• Task set
**a)** According to the "Semper Paratus" text, in what year was the first line of the song's chorus changed?
**b)** Resume the text on the song "Semper Paratus" from its last sentence.

• Source extract

>>

"Semper Paratus" (Latin for "Always Ready") is a 1928 song and the official march of the United States Coast Guard, having been composed in 1927 by U.S. Coast Guard Captain Francis Saltus Van Boskerck.

Etymology
Semper Paratus is the title of the song and is also the U.S. Coast Guard's official motto. The precise origin of the phrase is obscure, although the U.S. Coast Guard Historian's Office notes the first use was by the New Orleans Bee newspaper in 1836, in reference to the actions of the U.S. Revenue Cutter Service during the Ingham incident.

History

Composition
The original lyrics (seen below) were written by Captain Francis Saltus Van Boskerck in 1922, at the cabin of  in Savannah, Georgia; he wrote the music in 1927, on a "beat-up old piano" in Unalaska, Alaska.

Lyrical modifications
The current verse, as well as a second chorus, were written by Homer Smith, 3rd Naval District Coast Guard quartet; Chief Cole; and Lieutenant Walton Butterfield in 1943. In 1969, the first line of the chorus was changed from “So here's the Coast Guard marching song, We sing on land and sea.” to “We're always ready for the call, We place our trust in Thee.”

<<

• Data excerpts
>>

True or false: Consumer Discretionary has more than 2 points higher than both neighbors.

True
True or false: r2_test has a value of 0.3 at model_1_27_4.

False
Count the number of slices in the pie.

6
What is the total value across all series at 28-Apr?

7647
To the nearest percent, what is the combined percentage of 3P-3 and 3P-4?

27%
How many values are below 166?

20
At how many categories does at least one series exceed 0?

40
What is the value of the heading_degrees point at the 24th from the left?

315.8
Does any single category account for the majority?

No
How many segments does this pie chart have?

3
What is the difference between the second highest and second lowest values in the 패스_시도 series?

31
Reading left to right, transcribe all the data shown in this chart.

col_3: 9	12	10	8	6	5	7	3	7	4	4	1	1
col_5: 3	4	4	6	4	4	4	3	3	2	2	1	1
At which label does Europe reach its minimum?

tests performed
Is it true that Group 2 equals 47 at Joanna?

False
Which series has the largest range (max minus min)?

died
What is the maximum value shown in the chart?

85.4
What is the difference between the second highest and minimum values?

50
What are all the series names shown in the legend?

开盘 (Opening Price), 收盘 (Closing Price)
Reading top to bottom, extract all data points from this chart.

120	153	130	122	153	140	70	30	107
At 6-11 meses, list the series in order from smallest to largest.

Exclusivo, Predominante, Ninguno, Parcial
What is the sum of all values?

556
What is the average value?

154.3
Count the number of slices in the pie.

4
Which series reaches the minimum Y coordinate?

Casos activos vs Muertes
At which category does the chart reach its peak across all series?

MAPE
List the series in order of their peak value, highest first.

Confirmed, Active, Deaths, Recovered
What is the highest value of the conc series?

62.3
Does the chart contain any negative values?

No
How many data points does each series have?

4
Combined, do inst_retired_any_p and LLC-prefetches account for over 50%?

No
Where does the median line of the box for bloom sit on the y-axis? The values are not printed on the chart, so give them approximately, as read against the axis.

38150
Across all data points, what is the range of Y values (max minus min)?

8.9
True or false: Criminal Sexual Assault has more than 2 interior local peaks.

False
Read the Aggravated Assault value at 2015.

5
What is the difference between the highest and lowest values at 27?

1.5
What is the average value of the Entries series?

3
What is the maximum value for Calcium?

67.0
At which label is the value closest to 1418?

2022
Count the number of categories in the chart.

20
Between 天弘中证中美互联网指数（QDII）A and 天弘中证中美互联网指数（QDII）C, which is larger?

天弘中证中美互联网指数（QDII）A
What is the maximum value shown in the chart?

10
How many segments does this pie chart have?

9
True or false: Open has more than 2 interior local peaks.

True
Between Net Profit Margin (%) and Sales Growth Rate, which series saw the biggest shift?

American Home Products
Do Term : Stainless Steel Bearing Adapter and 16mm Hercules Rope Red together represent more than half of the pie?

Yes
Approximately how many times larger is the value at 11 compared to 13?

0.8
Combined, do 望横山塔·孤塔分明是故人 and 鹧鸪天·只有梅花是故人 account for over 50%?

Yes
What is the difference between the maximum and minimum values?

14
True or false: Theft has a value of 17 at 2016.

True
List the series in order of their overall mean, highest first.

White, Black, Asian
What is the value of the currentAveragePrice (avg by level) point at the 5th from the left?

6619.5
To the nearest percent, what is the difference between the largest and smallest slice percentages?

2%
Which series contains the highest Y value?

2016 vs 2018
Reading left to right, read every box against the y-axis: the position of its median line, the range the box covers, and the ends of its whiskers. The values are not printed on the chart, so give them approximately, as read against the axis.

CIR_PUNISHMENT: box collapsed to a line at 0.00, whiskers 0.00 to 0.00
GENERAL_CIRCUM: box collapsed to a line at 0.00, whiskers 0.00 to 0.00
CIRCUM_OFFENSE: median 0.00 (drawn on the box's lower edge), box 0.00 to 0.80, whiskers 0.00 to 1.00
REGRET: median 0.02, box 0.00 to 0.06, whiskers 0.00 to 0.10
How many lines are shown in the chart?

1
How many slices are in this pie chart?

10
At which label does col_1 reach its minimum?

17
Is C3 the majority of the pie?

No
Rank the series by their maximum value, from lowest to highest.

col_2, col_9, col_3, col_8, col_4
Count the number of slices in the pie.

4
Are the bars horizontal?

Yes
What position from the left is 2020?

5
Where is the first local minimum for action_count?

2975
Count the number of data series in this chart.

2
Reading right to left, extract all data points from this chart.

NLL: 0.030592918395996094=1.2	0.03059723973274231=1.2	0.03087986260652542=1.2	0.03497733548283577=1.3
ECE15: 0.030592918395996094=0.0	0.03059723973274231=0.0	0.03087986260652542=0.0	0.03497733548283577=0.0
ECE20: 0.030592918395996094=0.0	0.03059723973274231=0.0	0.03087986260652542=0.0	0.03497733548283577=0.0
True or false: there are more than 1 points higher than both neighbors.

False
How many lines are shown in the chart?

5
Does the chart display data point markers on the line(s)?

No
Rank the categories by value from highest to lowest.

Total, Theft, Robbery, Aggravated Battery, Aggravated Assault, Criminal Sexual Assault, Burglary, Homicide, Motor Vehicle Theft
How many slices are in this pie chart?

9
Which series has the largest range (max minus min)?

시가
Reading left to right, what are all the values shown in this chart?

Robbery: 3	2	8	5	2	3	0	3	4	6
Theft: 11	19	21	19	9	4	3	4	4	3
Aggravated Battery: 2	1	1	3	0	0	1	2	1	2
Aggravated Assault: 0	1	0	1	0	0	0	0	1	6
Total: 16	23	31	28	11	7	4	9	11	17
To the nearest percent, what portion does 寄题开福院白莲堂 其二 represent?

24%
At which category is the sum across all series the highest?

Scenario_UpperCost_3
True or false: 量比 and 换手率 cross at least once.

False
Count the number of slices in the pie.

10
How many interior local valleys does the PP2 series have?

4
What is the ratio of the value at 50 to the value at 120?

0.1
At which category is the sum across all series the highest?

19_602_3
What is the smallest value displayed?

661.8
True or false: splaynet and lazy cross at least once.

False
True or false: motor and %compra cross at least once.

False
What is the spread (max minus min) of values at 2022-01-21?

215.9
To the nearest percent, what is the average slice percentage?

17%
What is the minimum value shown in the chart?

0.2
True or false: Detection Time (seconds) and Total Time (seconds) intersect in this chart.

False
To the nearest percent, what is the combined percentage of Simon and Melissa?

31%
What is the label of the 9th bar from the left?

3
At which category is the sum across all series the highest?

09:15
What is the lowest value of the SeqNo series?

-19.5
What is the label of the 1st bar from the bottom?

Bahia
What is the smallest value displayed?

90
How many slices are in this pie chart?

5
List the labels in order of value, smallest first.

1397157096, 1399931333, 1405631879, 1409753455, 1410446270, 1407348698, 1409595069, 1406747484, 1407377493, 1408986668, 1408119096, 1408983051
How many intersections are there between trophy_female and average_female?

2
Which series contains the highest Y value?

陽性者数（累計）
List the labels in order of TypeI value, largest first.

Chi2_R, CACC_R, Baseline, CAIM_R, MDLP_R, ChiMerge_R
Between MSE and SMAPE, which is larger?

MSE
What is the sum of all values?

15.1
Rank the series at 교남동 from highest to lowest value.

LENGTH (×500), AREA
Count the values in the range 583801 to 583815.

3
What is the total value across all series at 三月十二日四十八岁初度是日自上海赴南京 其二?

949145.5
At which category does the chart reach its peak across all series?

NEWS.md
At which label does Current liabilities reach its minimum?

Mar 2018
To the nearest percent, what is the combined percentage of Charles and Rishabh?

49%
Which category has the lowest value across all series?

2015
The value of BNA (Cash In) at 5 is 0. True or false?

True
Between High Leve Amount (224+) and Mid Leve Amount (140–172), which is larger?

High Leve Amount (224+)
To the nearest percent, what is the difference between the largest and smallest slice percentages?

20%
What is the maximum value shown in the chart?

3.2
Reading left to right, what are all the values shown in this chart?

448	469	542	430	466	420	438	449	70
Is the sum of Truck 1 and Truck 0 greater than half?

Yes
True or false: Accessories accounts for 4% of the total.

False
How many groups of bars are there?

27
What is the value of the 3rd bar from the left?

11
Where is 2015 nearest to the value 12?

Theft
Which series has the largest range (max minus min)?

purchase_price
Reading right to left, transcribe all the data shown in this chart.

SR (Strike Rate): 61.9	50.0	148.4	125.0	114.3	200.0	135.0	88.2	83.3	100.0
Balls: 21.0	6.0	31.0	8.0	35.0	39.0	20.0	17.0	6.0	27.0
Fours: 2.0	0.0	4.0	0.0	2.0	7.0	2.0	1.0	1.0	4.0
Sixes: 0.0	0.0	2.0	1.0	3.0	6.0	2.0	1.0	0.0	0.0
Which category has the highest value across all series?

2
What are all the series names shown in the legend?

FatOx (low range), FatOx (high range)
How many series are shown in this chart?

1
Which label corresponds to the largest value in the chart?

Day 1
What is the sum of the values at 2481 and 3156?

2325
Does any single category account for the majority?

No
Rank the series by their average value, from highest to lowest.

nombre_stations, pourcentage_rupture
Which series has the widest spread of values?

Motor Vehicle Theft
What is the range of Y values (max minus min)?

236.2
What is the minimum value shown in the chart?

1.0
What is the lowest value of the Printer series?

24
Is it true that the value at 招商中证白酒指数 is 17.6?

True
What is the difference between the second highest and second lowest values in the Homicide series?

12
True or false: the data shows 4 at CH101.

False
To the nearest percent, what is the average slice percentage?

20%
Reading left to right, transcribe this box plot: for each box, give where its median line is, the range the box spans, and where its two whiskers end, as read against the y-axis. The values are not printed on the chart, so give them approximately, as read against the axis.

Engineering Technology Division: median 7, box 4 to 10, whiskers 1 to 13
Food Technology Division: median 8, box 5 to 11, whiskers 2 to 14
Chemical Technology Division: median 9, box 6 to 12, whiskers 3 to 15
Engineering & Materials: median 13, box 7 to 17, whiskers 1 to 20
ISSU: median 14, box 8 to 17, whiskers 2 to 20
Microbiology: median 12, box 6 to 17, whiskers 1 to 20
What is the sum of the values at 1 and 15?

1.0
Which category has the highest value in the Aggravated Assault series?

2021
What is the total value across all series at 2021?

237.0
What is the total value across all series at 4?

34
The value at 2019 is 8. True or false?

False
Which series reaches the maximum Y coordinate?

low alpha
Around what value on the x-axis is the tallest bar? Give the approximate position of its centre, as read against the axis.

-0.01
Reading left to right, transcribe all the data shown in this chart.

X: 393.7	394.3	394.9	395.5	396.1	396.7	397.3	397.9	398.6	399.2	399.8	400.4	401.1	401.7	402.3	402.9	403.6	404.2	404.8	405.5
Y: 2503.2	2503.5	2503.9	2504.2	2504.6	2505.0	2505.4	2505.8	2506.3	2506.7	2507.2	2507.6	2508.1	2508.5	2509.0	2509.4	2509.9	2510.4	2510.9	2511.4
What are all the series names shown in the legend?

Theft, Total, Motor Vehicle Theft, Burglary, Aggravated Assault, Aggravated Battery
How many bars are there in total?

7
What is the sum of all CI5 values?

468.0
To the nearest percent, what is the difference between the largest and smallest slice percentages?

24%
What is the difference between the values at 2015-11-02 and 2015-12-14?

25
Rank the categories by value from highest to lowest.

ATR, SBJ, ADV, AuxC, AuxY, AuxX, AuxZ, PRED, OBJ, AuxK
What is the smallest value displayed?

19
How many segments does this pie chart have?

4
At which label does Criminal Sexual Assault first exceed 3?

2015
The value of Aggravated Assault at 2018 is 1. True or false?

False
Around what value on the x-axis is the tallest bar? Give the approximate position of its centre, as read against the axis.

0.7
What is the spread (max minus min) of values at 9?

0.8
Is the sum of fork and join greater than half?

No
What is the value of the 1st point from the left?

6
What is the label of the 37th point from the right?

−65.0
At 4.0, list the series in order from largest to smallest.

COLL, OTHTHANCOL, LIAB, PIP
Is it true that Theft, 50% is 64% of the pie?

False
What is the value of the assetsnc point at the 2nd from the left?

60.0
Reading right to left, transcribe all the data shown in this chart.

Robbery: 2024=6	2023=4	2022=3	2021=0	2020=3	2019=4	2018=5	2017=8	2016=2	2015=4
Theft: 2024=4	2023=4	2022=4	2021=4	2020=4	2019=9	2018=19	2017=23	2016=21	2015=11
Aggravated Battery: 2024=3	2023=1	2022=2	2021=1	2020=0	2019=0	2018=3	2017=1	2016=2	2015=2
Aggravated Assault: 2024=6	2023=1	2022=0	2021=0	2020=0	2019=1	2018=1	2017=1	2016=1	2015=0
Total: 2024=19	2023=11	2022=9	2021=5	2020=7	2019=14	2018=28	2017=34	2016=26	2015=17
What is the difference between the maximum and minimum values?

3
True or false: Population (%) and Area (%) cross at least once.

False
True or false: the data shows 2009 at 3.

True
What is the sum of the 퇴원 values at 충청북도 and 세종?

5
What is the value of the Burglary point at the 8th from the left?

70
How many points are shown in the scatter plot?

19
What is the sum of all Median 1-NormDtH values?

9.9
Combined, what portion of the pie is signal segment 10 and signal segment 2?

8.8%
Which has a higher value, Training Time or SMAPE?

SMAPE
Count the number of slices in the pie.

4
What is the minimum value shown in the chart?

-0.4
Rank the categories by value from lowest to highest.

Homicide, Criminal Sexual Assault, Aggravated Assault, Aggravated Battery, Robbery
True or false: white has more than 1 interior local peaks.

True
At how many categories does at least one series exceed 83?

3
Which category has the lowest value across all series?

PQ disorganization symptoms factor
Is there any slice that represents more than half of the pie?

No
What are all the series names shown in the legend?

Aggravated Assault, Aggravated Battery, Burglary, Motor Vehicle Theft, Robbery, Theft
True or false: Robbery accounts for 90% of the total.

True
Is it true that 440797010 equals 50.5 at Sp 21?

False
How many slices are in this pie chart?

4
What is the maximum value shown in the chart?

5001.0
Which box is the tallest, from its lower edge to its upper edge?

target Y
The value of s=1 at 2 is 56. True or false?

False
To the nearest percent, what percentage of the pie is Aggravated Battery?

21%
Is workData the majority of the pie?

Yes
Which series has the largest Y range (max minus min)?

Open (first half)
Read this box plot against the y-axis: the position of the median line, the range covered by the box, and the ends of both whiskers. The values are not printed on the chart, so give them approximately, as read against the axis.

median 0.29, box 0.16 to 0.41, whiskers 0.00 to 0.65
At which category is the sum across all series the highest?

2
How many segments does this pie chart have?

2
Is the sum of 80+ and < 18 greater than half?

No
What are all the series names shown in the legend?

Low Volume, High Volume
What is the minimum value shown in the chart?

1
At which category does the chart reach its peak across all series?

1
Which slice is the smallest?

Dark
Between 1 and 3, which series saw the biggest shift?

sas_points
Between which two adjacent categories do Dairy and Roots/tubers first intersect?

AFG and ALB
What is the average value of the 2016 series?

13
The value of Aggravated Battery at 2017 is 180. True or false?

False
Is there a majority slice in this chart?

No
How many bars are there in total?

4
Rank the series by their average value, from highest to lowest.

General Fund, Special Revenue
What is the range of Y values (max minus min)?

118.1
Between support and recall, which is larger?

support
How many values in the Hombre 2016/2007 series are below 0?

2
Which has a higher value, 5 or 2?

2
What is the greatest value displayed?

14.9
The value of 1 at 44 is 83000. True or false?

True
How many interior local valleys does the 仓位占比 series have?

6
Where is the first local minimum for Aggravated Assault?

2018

<<

• Your written answers
**a)** 1969

**b)**
Lyrics

Verse 1
 From Aztec Shore to Arctic Zone,
 To Europe and Far East,
 The Flag is carried by our ships
 In times of war and peace;
 And never have we struck it yet,
 In spite of foemen's might,
 Who cheered our crews and cheered again
 For showing how to fight.

Chorus
 We're always ready for the call,
 We place our trust in Thee.
 Through surf and storm and howling gale,
 High shall our purpose be,
 "Semper Paratus" is our guide,
 Our fame, our glory, too.
 To fight to save or fight and die!
 Aye! Coast Guard, we are for you.

Verse 2
 "Surveyor" and "Narcissus,"
 The "Eagle" and "Dispatch,"
 The "Hudson" and the "Tampa,"
 These names are hard to match;
 From Barrow's shores to Paraguay,
 Great Lakes or Ocean's wave,
 The Coast Guard fights through storms and winds
 To punish or to save.

Verse 3
 Aye! We've been "Always Ready"
 To do, to fight, or die!
 Write glory to the shield we wear
 In letters to the sky.
 To sink the foe or save the maimed
 Our mission and our pride.
 We'll carry on 'til Kingdom Come
 Ideals for which we've died.

See also

"Marines' Hymn"
"The U.S. Air Force"
"Anchors Aweigh"
"The Army Goes Rolling Along"
"Semper Supra"
A Girl in Every Port (1928 film)

Notes

Citations

Sources

External links

Semper Paratus (MIDI and all versions of the lyrics)
Semper Paratus (WAV)
Semper Paratus (sheet music)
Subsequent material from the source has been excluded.